- [Aim of the exercise]: Line by line, restate the material word for word, omitting any image.

- [Dataset records]:
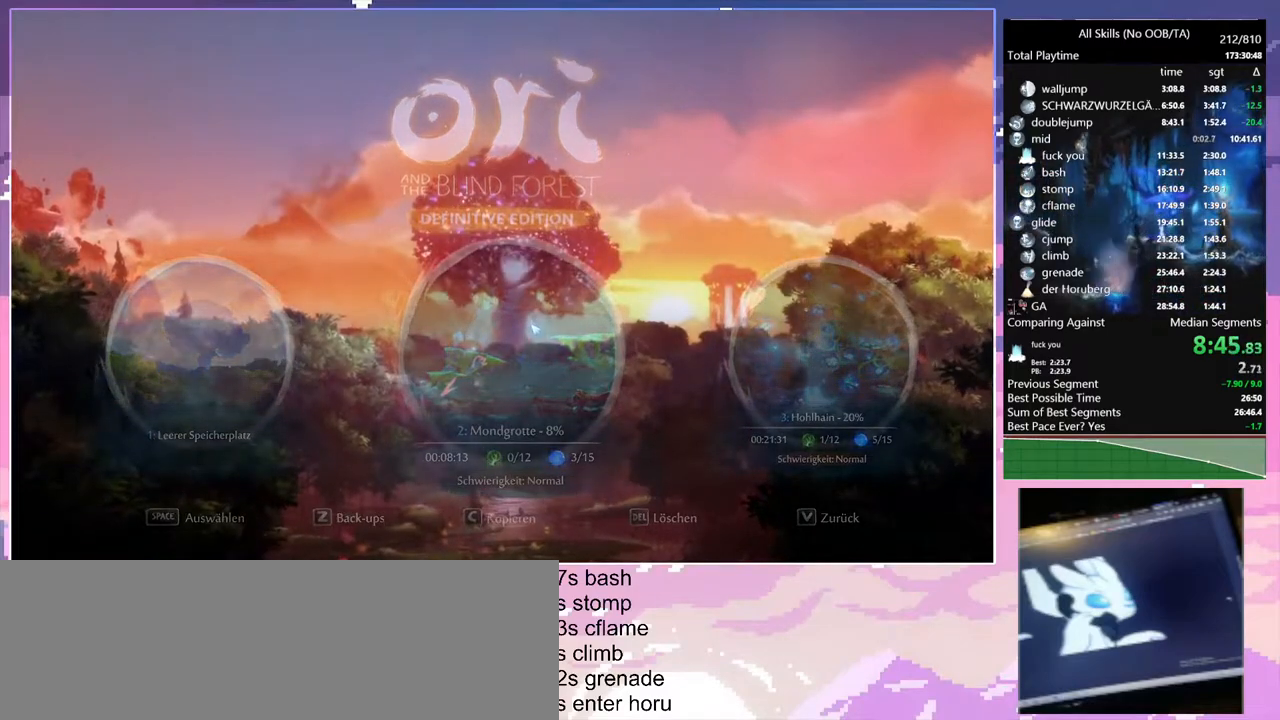
{"keys": ["a"], "mouse": [], "events": []}
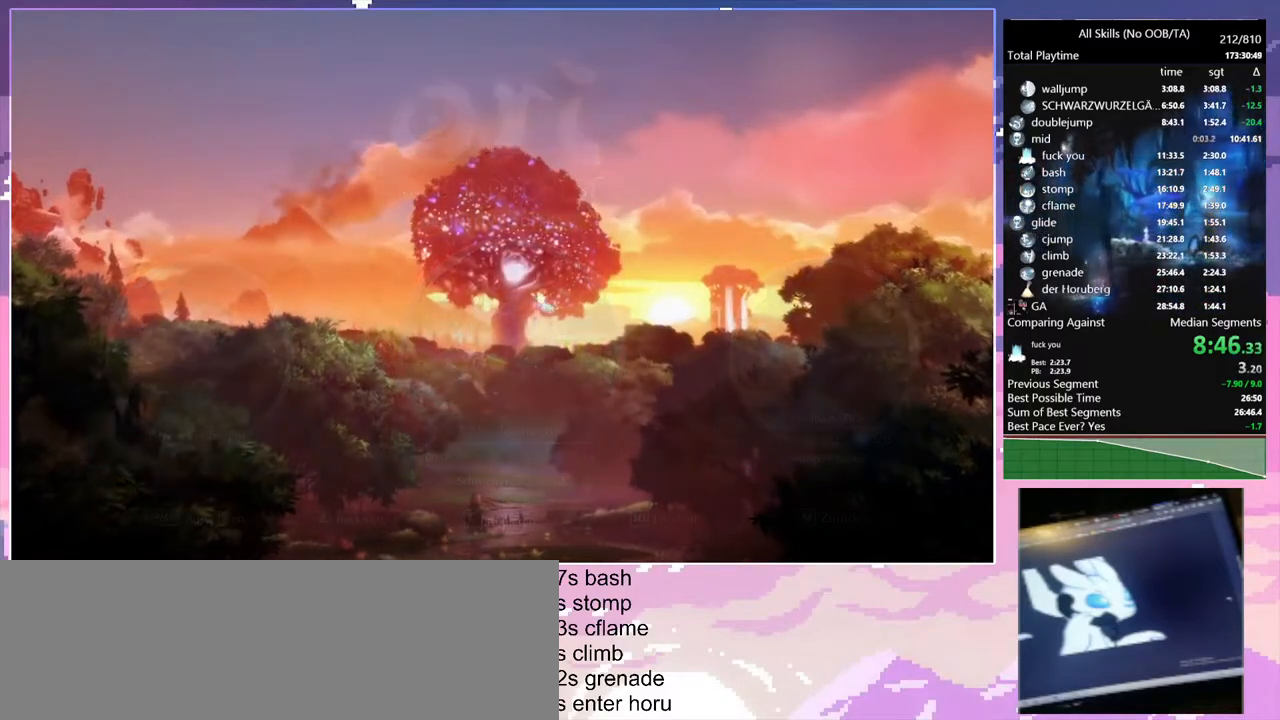
{"keys": ["a"], "mouse": [], "events": []}
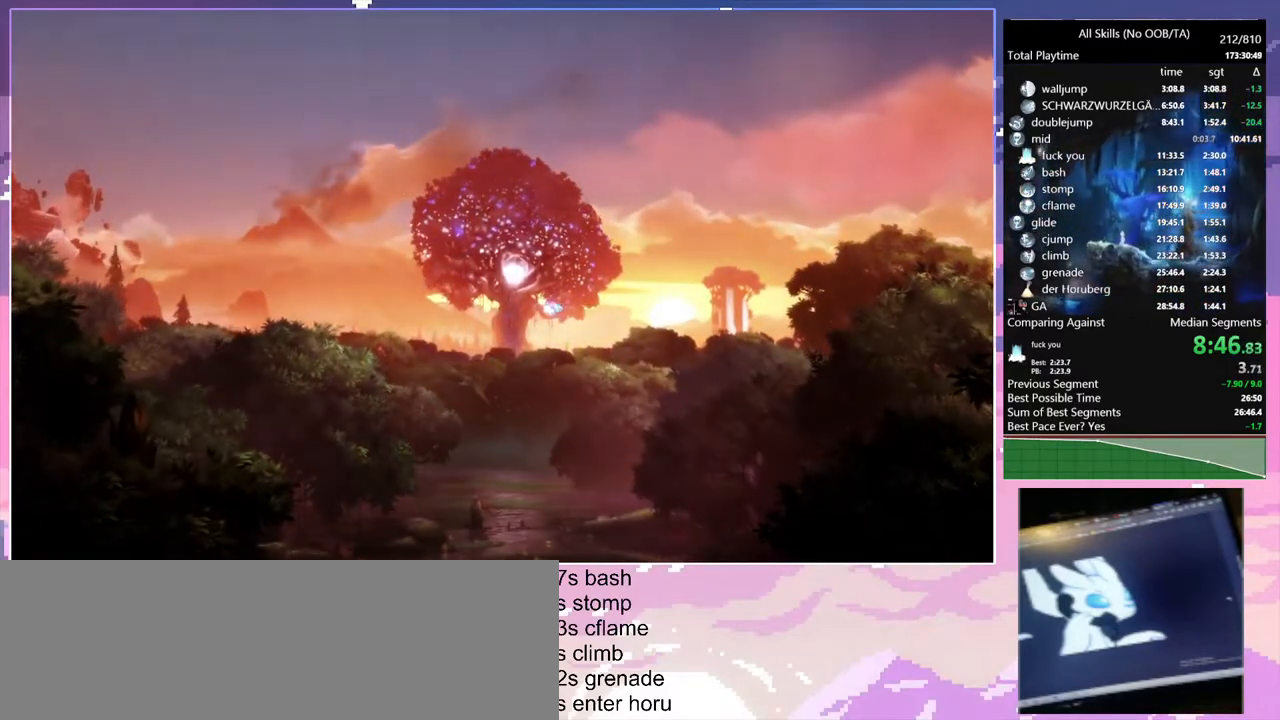
{"keys": ["a"], "mouse": [], "events": []}
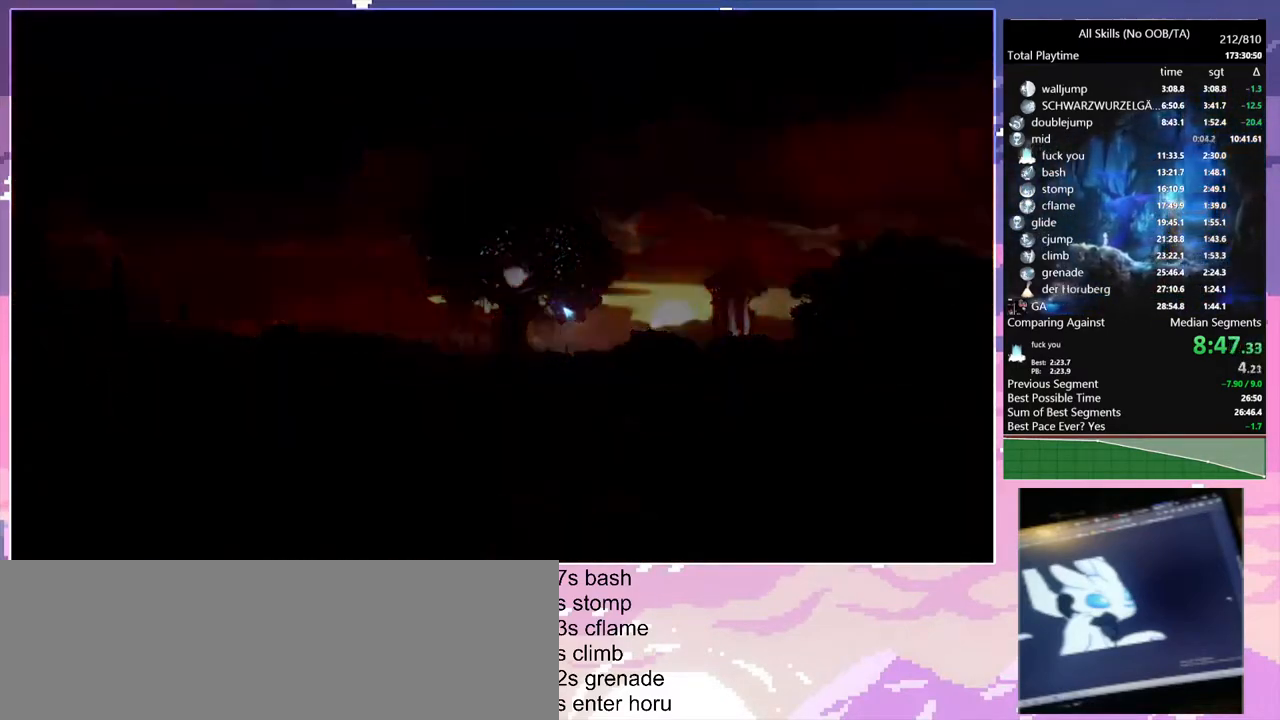
{"keys": ["a"], "mouse": ["left"], "events": [[383, "mouse_left", "down"]]}
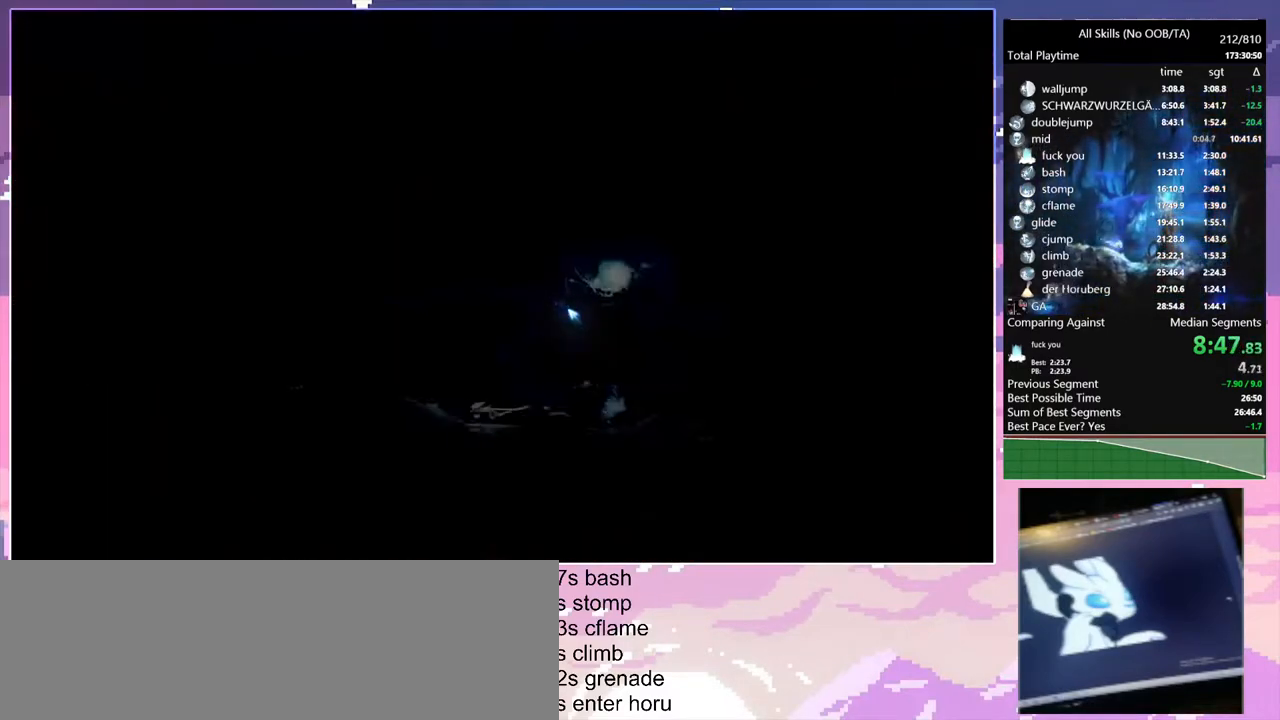
{"keys": ["space"], "mouse": [], "events": [[33, "mouse_left", "up"], [300, "mouse_left", "down"], [433, "a", "up"], [433, "mouse_left", "up"], [483, "space", "down"]]}
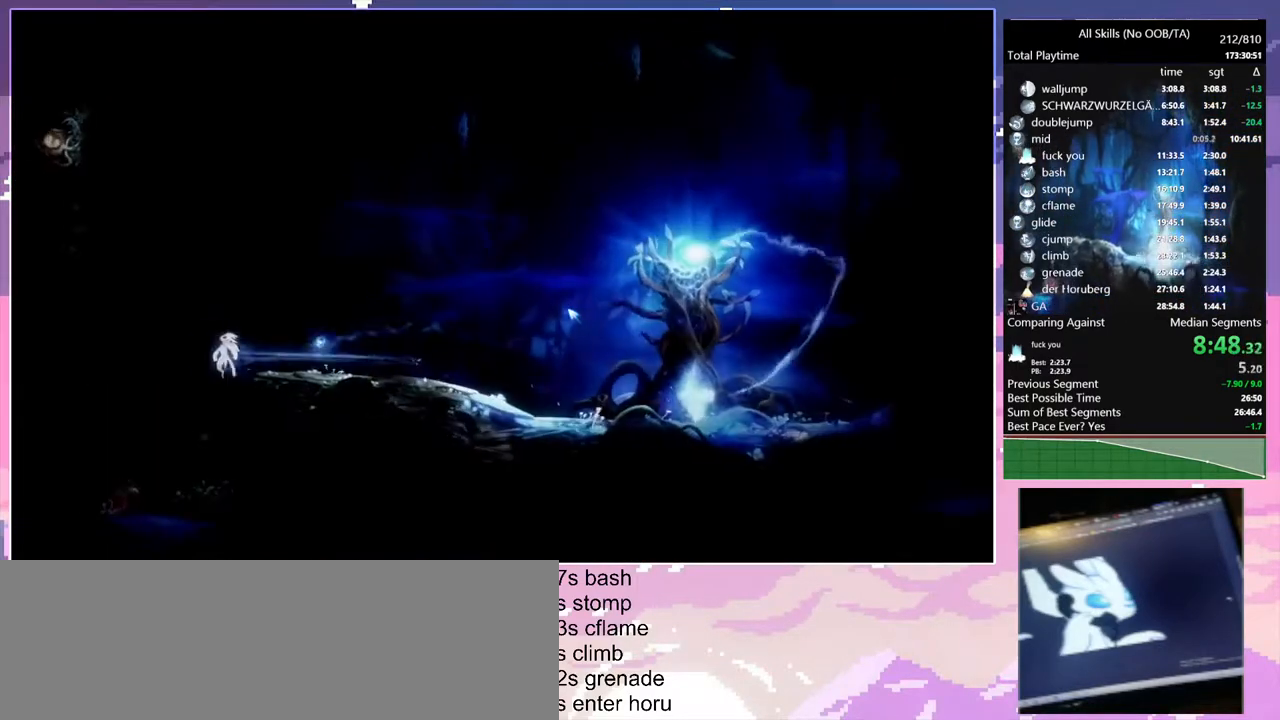
{"keys": [], "mouse": [], "events": [[17, "space", "up"], [350, "space", "down"], [483, "space", "up"]]}
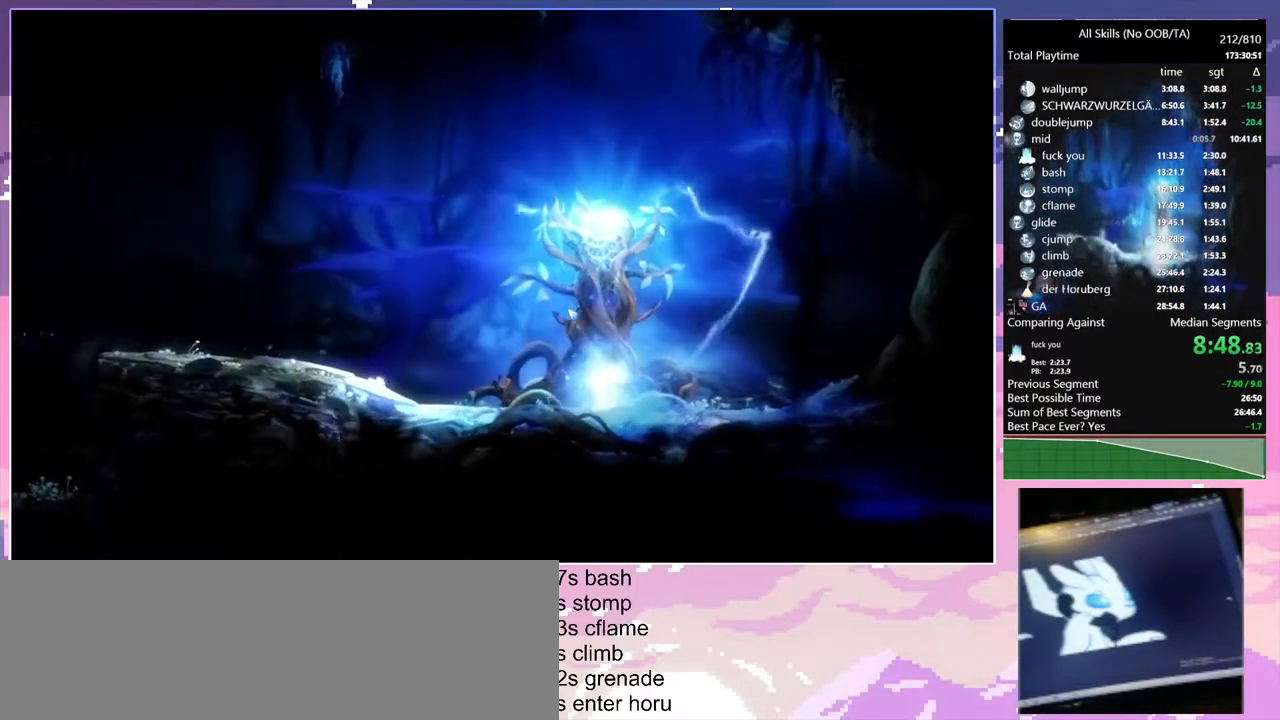
{"keys": [], "mouse": [], "events": []}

- [Expected output]:
{"keys": ["a"], "mouse": [], "events": []}
{"keys": ["a"], "mouse": [], "events": []}
{"keys": ["a"], "mouse": [], "events": []}
{"keys": ["a"], "mouse": ["left"], "events": [[383, "mouse_left", "down"]]}
{"keys": ["space"], "mouse": [], "events": [[33, "mouse_left", "up"], [300, "mouse_left", "down"], [433, "a", "up"], [433, "mouse_left", "up"], [483, "space", "down"]]}
{"keys": [], "mouse": [], "events": [[17, "space", "up"], [350, "space", "down"], [483, "space", "up"]]}
{"keys": [], "mouse": [], "events": []}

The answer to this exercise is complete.